Document:
An increasing number of farmers have come to recognize that they have important livestock below ground that are the key to enabling and increasing production above the ground. They are learning how to best feed and care for their below ground herds of microorganisms by implementing a soil health management system.
Managing for soil health (improved soil function) is mostly a matter of feeding and providing suitable habitat for your below ground herds. This can be accomplished by disturbing the soil as little as possible, growing as many different species of plants as practical, keeping living plants in the soil as often as possible, and keeping the soil covered all the time.
Don’t forget to feed and take care of you below ground “livestock” this fall and winter. Next year’s crops will benefit.
In the future I will write more about a soil health management system and working in the soil factory.

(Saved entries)
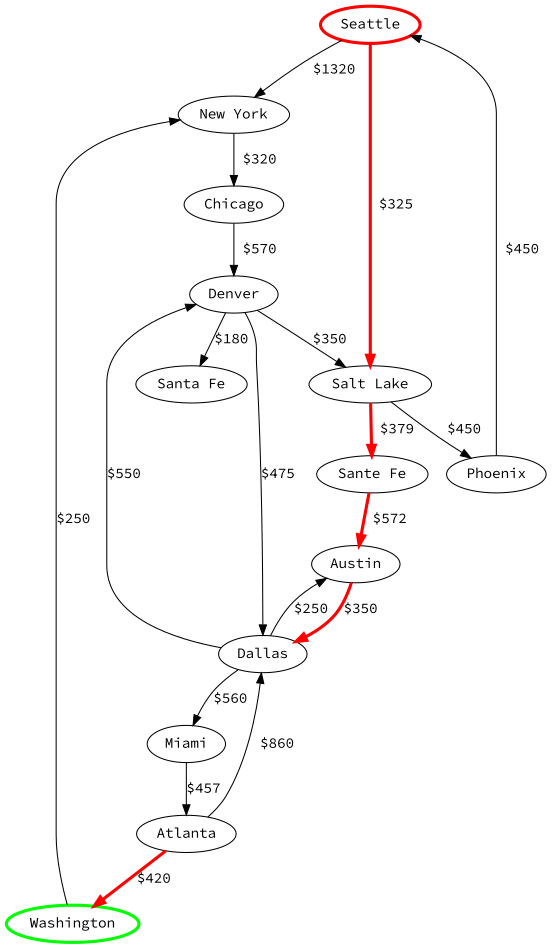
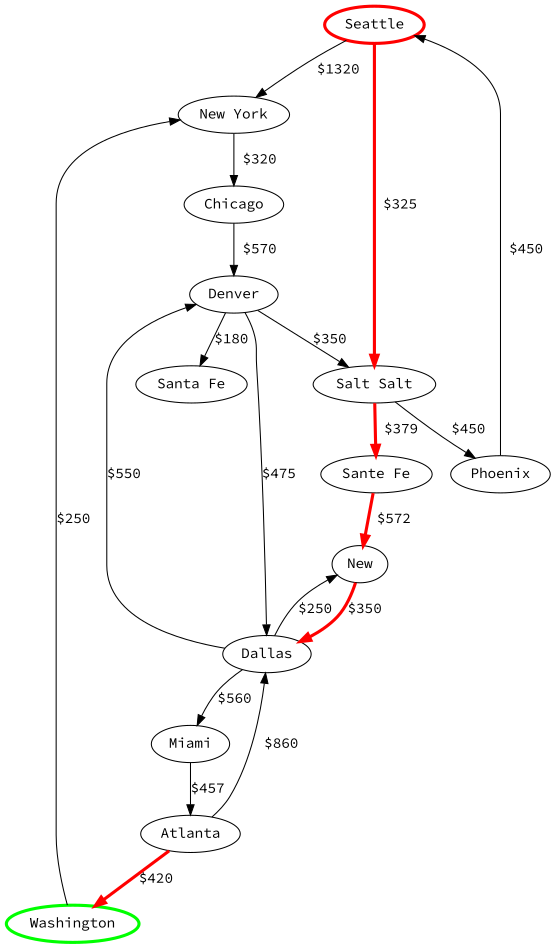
  digraph {
    fontname="Source Code Pro"
    node [fontname="Source Code Pro"]
    edge [fontname="Source Code Pro"]
    n1 [color=red label=Seattle penwidth=3.0 shape=ellipse]
    "New York"
-   "Salt Lake"
+   "Salt Lake" [label="Salt Salt"]
    Chicago
    Phoenix
    "Sante Fe"
    n7 [color=green label=Washington penwidth=3.0 shape=ellipse]
    Denver
-   Austin
+   Austin [label=New]
    Dallas
    Miami
    "Santa Fe"
    Atlanta
    n1 -> "New York" [label=" $1320"]
    n1 -> "Salt Lake" [color=red label=" $325" penwidth=3.0]
    "New York" -> Chicago [label=" $320"]
    "Salt Lake" -> Phoenix [label=" $450"]
    "Salt Lake" -> "Sante Fe" [color=red label=" $379" penwidth=3.0]
    Chicago -> Denver [label=" $570"]
    Phoenix -> n1 [label=" $450"]
    "Sante Fe" -> Austin [color=red label=" $572" penwidth=3.0]
    n7 -> "New York" [label="$250"]
    Denver -> "Salt Lake" [label="$350"]
    Denver -> Dallas [label="$475"]
    Denver -> "Santa Fe" [label="$180"]
    Austin -> Dallas [color=red label="$350" penwidth=3.0]
    Dallas -> Denver [label="$550"]
    Dallas -> Austin [label="$250"]
    Dallas -> Miami [label="$560"]
    Miami -> Atlanta [label="$457"]
    Atlanta -> n7 [color=red label="$420" penwidth=3.0]
    Atlanta -> Dallas [label=" $860"]
  }
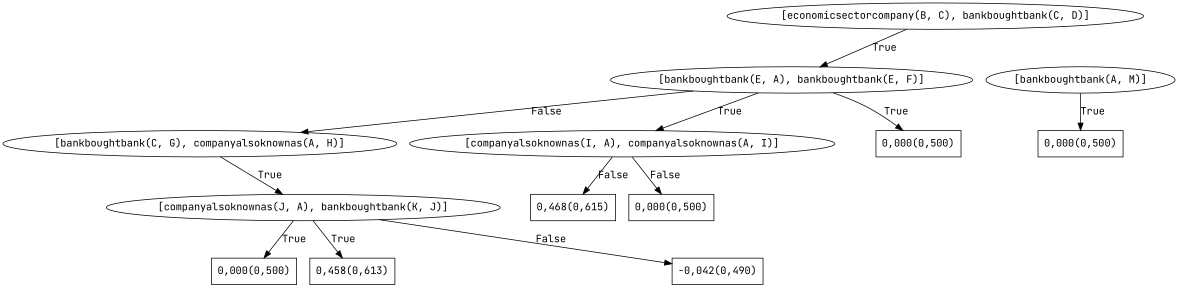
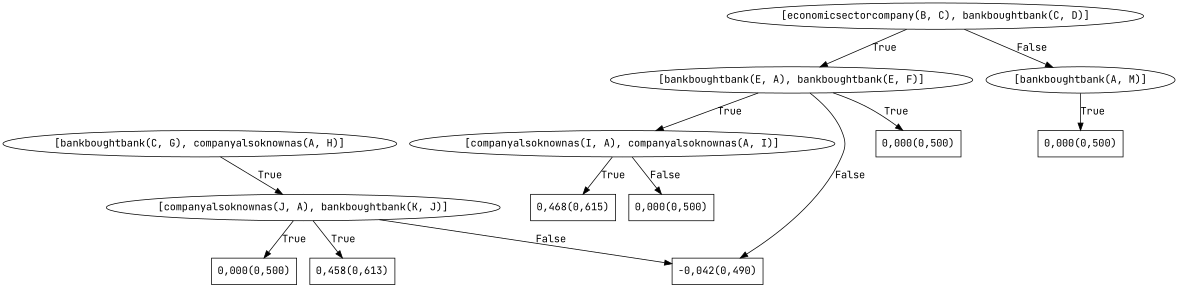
  digraph {
    fontname="JetBrains Mono"
    node [fontname="JetBrains Mono" shape=box]
    edge [fontname="JetBrains Mono"]
    n1 [label="[economicsectorcompany(B, C), bankboughtbank(C, D)]" shape=""]
    n2 [label="[bankboughtbank(E, A), bankboughtbank(E, F)]" shape=""]
    n3 [label="[bankboughtbank(A, M)]" shape=""]
    n4 [label="0,000(0,500)"]
    n5 [label="[bankboughtbank(C, G), companyalsoknownas(A, H)]" shape=""]
    n6 [label="[companyalsoknownas(I, A), companyalsoknownas(A, I)]" shape=""]
    n7 [label="0,000(0,500)"]
    n8 [label="[companyalsoknownas(J, A), bankboughtbank(K, J)]" shape=""]
    n9 [label="-0,042(0,490)"]
    n10 [label="0,468(0,615)"]
    n11 [label="0,000(0,500)"]
    n12 [label="0,000(0,500)"]
    n13 [label="0,458(0,613)"]
    n1 -> n2 [label=True]
+   n1 -> n3 [label=False]
    n2 -> n4 [label=True]
-   n2 -> n5 [label=False]
+   n2 -> n9 [label=False]
    n2 -> n6 [label=True]
    n3 -> n7 [label=True]
    n5 -> n8 [label=True]
-   n6 -> n10 [label=False]
+   n6 -> n10 [label=True]
    n6 -> n11 [label=False]
    n8 -> n9 [label=False]
    n8 -> n12 [label=True]
    n8 -> n13 [label=True]
  }
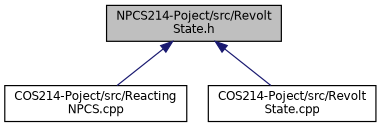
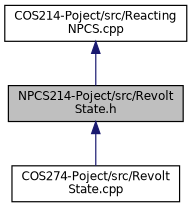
  digraph {
    node [color=black fillcolor=white fontname=Helvetica fontsize=10 shape=record style=filled]
    edge [color=midnightblue dir=back fontname=Helvetica fontsize=10 labelfontname=Helvetica labelfontsize=10 style=solid]
    n1 [fillcolor=grey75 fontcolor=black height=0.2 label="NPCS214-Poject/src/Revolt\lState.h" width=0.4]
    n2 [height=0.2 label="COS214-Poject/src/Reacting\lNPCS.cpp" width=0.4]
-   n3 [height=0.2 label="COS214-Poject/src/Revolt\lState.cpp" width=0.4]
-   n1 -> n2
+   n3 [height=0.2 label="COS274-Poject/src/Revolt\lState.cpp" width=0.4]
+   n2 -> n1
    n1 -> n3
  }
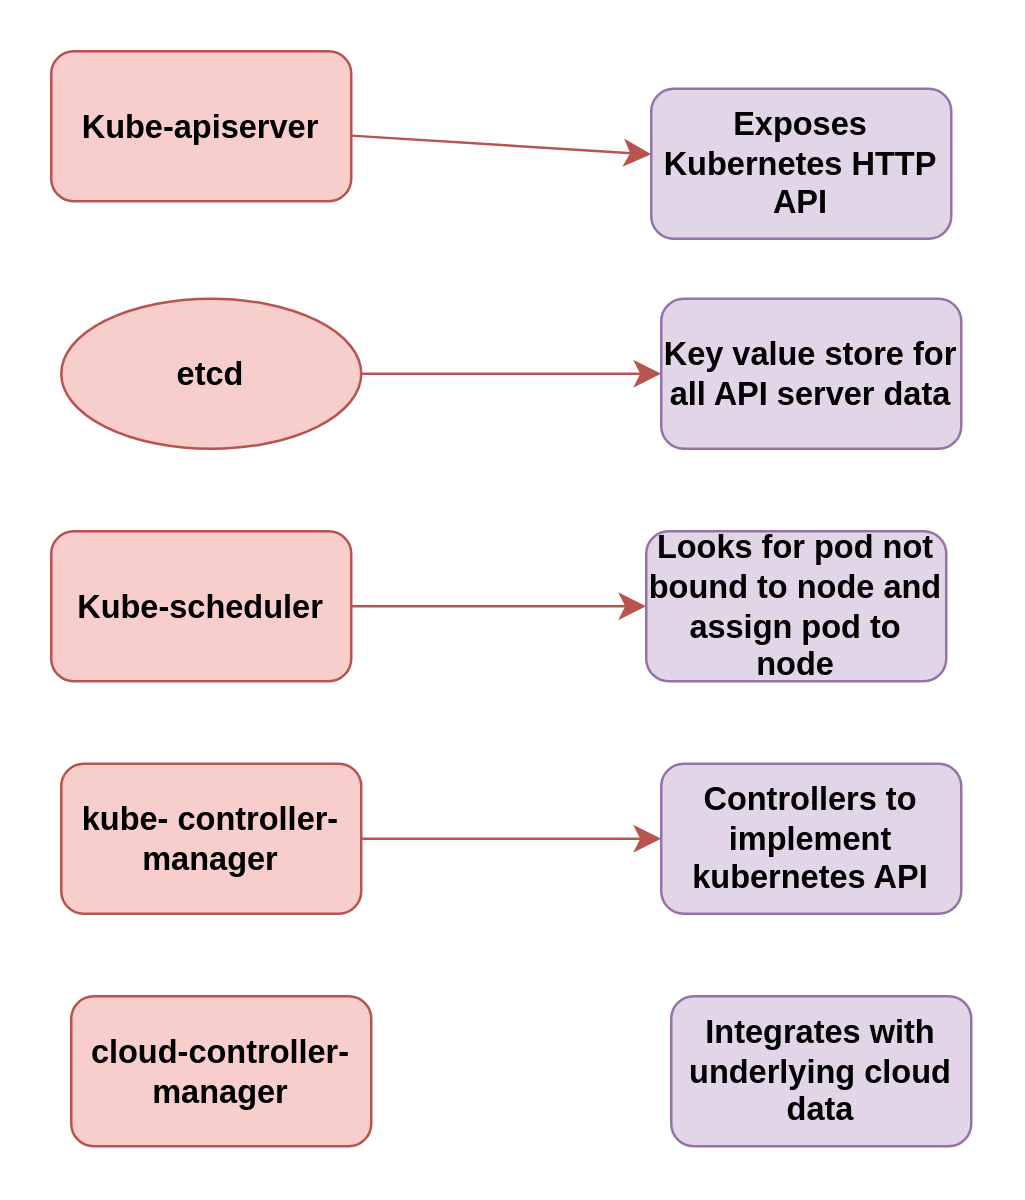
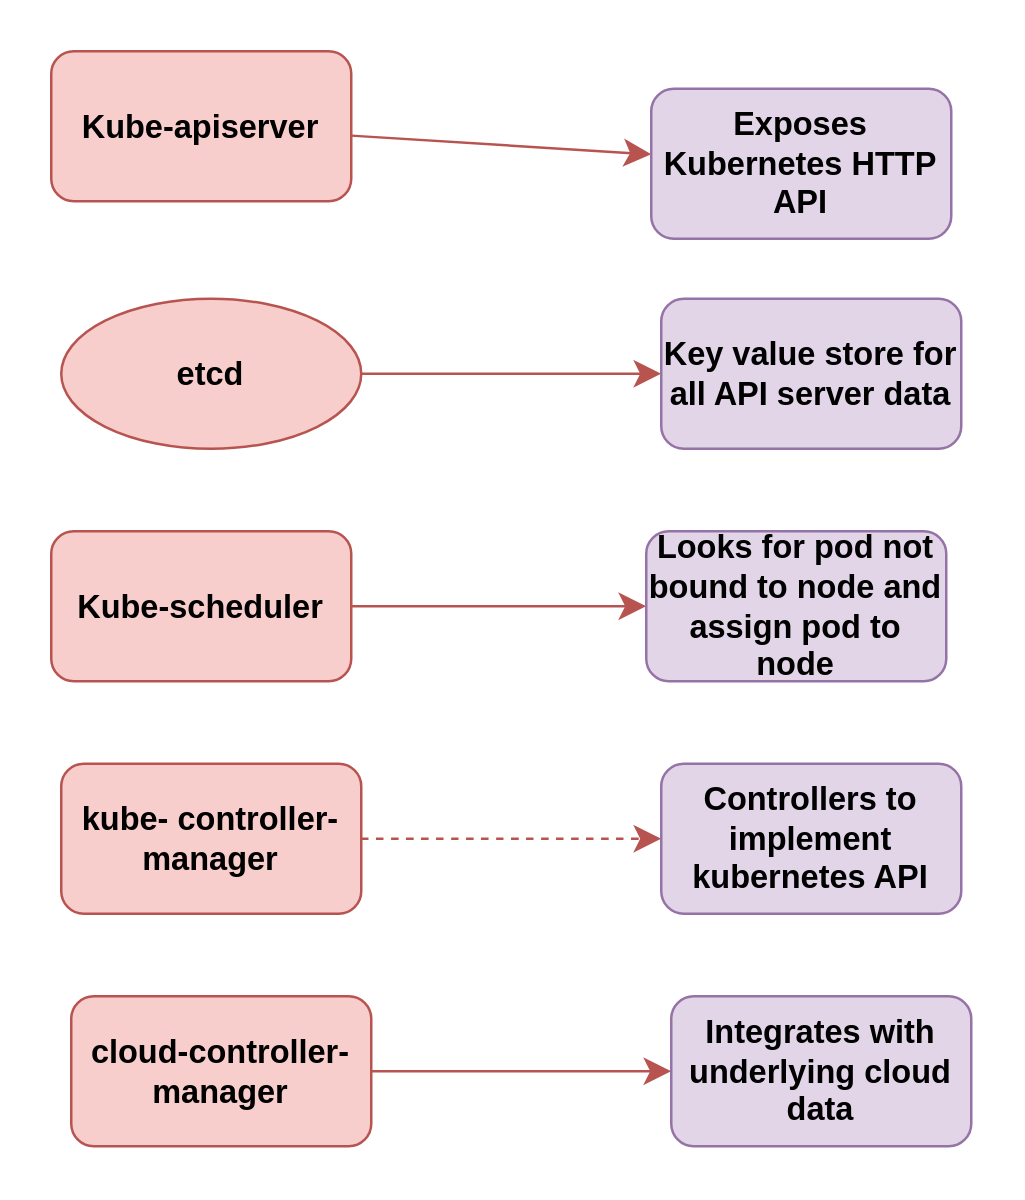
  <mxCell id="0" />
  <mxCell id="1" parent="0" />
  <mxCell id="2" value="" style="edgeStyle=none;curved=1;rounded=0;orthogonalLoop=1;jettySize=auto;html=1;fontSize=13;startSize=8;endSize=8;fillColor=#f8cecc;strokeColor=#b85450;fontStyle=1" edge="1" parent="1" source="3" target="4"><mxGeometry relative="1" as="geometry" /></mxCell>
  <mxCell id="3" value="Kube-apiserver" style="rounded=1;whiteSpace=wrap;html=1;fillColor=#f8cecc;strokeColor=#b85450;fontStyle=1;fontSize=13;" vertex="1" parent="1"><mxGeometry x="20" y="20" width="120" height="60" as="geometry" /></mxCell>
  <mxCell id="4" value="Exposes Kubernetes HTTP API" style="rounded=1;whiteSpace=wrap;html=1;fillColor=#e1d5e7;strokeColor=#9673a6;fontStyle=1;fontSize=13;" vertex="1" parent="1"><mxGeometry x="260" y="35" width="120" height="60" as="geometry" /></mxCell>
  <mxCell id="5" value="" style="edgeStyle=none;curved=1;rounded=0;orthogonalLoop=1;jettySize=auto;html=1;fontSize=13;startSize=8;endSize=8;fillColor=#f8cecc;strokeColor=#b85450;fontStyle=1" edge="1" parent="1" source="6" target="7"><mxGeometry relative="1" as="geometry" /></mxCell>
  <mxCell id="6" value="etcd" style="ellipse;whiteSpace=wrap;html=1;fillColor=#f8cecc;strokeColor=#b85450;fontStyle=1;fontSize=13;" vertex="1" parent="1"><mxGeometry x="24" y="119" width="120" height="60" as="geometry" /></mxCell>
  <mxCell id="7" value="Key value store for all API server data" style="rounded=1;whiteSpace=wrap;html=1;fillColor=#e1d5e7;strokeColor=#9673a6;fontStyle=1;fontSize=13;" vertex="1" parent="1"><mxGeometry x="264" y="119" width="120" height="60" as="geometry" /></mxCell>
  <mxCell id="8" style="edgeStyle=none;curved=1;rounded=0;orthogonalLoop=1;jettySize=auto;html=1;exitX=1;exitY=0.5;exitDx=0;exitDy=0;entryX=0;entryY=0.5;entryDx=0;entryDy=0;fontSize=13;startSize=8;endSize=8;fillColor=#f8cecc;strokeColor=#b85450;fontStyle=1" edge="1" parent="1" source="9" target="10"><mxGeometry relative="1" as="geometry" /></mxCell>
  <mxCell id="9" value="Kube-scheduler" style="rounded=1;whiteSpace=wrap;html=1;fillColor=#f8cecc;strokeColor=#b85450;fontStyle=1;fontSize=13;" vertex="1" parent="1"><mxGeometry x="20" y="212" width="120" height="60" as="geometry" /></mxCell>
  <mxCell id="10" value="Looks for pod not bound to node and assign pod to node" style="rounded=1;whiteSpace=wrap;html=1;fillColor=#e1d5e7;strokeColor=#9673a6;fontStyle=1;fontSize=13;" vertex="1" parent="1"><mxGeometry x="258" y="212" width="120" height="60" as="geometry" /></mxCell>
- <mxCell id="11" style="edgeStyle=none;curved=1;rounded=0;orthogonalLoop=1;jettySize=auto;html=1;exitX=1;exitY=0.5;exitDx=0;exitDy=0;entryX=0;entryY=0.5;entryDx=0;entryDy=0;fontSize=13;startSize=8;endSize=8;fillColor=#f8cecc;strokeColor=#b85450;fontStyle=1" edge="1" parent="1" source="12" target="13"><mxGeometry relative="1" as="geometry" /></mxCell>
+ <mxCell id="11" style="edgeStyle=none;curved=1;rounded=0;orthogonalLoop=1;jettySize=auto;html=1;exitX=1;exitY=0.5;exitDx=0;exitDy=0;entryX=0;entryY=0.5;entryDx=0;entryDy=0;fontSize=13;startSize=8;endSize=8;fillColor=#f8cecc;strokeColor=#b85450;fontStyle=1;dashed=1;" edge="1" parent="1" source="12" target="13"><mxGeometry relative="1" as="geometry" /></mxCell>
  <mxCell id="12" value="kube- controller-manager" style="rounded=1;whiteSpace=wrap;html=1;fillColor=#f8cecc;strokeColor=#b85450;fontStyle=1;fontSize=13;" vertex="1" parent="1"><mxGeometry x="24" y="305" width="120" height="60" as="geometry" /></mxCell>
  <mxCell id="13" value="Controllers to implement kubernetes API" style="rounded=1;whiteSpace=wrap;html=1;fillColor=#e1d5e7;strokeColor=#9673a6;fontStyle=1;fontSize=13;" vertex="1" parent="1"><mxGeometry x="264" y="305" width="120" height="60" as="geometry" /></mxCell>
+ <mxCell id="14" value="" style="edgeStyle=none;curved=1;rounded=0;orthogonalLoop=1;jettySize=auto;html=1;fontSize=13;startSize=8;endSize=8;fillColor=#f8cecc;strokeColor=#b85450;fontStyle=1" edge="1" parent="1" source="15" target="16"><mxGeometry relative="1" as="geometry" /></mxCell>
  <mxCell id="15" value="cloud-controller-manager" style="rounded=1;whiteSpace=wrap;html=1;fillColor=#f8cecc;strokeColor=#b85450;fontStyle=1;fontSize=13;" vertex="1" parent="1"><mxGeometry x="28" y="398" width="120" height="60" as="geometry" /></mxCell>
  <mxCell id="16" value="Integrates with underlying cloud data" style="rounded=1;whiteSpace=wrap;html=1;fillColor=#e1d5e7;strokeColor=#9673a6;fontStyle=1;fontSize=13;" vertex="1" parent="1"><mxGeometry x="268" y="398" width="120" height="60" as="geometry" /></mxCell>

Tasks and exercises:
1. According to the soil health text, why are farmers learning to feed and care for the microorganisms in their soil?
2. In the Diagram difference data rows, substitute "Tucson" for "Phoenix" throughout everything from the start of the rows down to the line containing "-> Austin [color=red", both ends included. Return only those lines, and leave the pictures out.
The text about soil health has no connection to the rows.

Task-by-task answers:
1. Farmers have come to see these below-ground microorganisms as important livestock that are the key to enabling and increasing production above the ground.

2.
  digraph {
    fontname="Source Code Pro"
    node [fontname="Source Code Pro"]
    edge [fontname="Source Code Pro"]
    n1 [color=red label=Seattle penwidth=3.0 shape=ellipse]
    "New York"
-   "Salt Lake"
+   "Salt Lake" [label="Salt Salt"]
    Chicago
    Tucson
    "Sante Fe"
    n7 [color=green label=Washington penwidth=3.0 shape=ellipse]
    Denver
-   Austin
+   Austin [label=New]
    Dallas
    Miami
    "Santa Fe"
    Atlanta
    n1 -> "New York" [label=" $1320"]
    n1 -> "Salt Lake" [color=red label=" $325" penwidth=3.0]
    "New York" -> Chicago [label=" $320"]
    "Salt Lake" -> Tucson [label=" $450"]
    "Salt Lake" -> "Sante Fe" [color=red label=" $379" penwidth=3.0]
    Chicago -> Denver [label=" $570"]
    Tucson -> n1 [label=" $450"]
    "Sante Fe" -> Austin [color=red label=" $572" penwidth=3.0]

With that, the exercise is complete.